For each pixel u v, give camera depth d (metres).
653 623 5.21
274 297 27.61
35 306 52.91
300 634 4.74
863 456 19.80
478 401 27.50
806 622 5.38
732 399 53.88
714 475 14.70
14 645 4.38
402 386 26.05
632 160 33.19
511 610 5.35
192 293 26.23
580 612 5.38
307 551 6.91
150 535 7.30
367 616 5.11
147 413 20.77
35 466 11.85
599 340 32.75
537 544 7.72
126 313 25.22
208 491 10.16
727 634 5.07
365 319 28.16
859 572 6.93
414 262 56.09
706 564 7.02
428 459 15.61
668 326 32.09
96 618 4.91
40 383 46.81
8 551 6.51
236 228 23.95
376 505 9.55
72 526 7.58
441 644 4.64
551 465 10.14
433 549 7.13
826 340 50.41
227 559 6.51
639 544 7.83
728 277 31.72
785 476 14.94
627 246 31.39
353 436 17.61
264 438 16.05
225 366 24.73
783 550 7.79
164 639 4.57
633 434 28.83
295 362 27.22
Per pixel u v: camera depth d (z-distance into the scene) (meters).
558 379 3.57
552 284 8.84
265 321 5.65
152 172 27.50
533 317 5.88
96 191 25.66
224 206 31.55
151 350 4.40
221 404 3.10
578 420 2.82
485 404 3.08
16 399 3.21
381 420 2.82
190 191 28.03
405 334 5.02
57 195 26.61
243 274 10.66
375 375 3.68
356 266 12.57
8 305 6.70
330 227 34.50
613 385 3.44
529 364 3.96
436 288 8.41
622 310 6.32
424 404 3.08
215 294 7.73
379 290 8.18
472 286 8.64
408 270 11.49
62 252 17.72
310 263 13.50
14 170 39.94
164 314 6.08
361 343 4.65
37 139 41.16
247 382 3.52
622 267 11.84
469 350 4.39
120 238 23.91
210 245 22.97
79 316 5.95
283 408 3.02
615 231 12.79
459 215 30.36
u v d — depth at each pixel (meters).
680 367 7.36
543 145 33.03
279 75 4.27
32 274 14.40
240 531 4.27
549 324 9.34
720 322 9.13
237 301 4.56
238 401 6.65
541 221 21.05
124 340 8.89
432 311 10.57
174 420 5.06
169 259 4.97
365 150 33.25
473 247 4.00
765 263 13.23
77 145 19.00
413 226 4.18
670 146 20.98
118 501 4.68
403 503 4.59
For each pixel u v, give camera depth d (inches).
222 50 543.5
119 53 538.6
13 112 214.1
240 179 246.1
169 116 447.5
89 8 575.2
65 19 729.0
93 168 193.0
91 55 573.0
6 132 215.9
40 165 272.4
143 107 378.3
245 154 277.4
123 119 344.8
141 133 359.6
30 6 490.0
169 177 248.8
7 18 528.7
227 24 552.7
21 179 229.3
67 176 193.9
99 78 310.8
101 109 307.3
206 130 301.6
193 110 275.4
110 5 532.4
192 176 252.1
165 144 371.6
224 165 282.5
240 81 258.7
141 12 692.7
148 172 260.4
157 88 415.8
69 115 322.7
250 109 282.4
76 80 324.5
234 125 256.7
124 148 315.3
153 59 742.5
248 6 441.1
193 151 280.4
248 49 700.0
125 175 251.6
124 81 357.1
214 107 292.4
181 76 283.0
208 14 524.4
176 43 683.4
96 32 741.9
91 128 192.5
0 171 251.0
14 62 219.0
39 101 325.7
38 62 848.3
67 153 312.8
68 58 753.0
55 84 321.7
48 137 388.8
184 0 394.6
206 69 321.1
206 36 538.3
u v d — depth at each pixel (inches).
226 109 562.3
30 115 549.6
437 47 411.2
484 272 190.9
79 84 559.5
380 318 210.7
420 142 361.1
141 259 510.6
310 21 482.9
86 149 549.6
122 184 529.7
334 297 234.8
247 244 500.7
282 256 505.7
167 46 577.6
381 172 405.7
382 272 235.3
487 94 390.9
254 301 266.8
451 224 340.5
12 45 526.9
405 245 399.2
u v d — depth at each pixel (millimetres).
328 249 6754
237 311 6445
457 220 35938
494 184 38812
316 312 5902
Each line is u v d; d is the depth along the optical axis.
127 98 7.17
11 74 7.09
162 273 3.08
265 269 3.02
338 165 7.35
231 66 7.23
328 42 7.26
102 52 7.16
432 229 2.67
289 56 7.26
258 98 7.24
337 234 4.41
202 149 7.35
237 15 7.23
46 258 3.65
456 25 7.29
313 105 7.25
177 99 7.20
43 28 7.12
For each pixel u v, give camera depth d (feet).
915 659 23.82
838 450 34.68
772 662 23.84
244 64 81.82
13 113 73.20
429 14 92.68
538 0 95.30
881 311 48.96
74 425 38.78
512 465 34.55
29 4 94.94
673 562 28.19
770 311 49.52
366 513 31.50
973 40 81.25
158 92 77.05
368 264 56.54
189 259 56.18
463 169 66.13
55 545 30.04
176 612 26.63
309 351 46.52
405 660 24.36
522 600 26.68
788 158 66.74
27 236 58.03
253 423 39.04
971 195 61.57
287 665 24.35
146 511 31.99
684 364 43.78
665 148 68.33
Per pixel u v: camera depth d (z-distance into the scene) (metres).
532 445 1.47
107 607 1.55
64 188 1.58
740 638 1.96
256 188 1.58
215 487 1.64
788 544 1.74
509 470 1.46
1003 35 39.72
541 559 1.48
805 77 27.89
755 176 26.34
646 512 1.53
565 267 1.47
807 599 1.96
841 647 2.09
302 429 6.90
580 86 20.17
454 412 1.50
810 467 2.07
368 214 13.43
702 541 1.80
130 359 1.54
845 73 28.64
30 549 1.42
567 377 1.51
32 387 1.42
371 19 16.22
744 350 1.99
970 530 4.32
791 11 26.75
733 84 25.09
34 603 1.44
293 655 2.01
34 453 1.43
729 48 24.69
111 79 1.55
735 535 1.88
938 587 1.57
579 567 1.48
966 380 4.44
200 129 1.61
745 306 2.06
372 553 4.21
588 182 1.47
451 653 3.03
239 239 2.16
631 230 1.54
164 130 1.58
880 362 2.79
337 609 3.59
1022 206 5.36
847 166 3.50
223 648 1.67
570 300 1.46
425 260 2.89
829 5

+--

→ **Work to be completed**
When the word "give" occurs in a line above, list that line.

→ **Output of the task**
For each pixel u v, give camera depth d (metres).
For each pixel u v, give camera depth d (inches).
For each pixel u v, give camera depth d (feet).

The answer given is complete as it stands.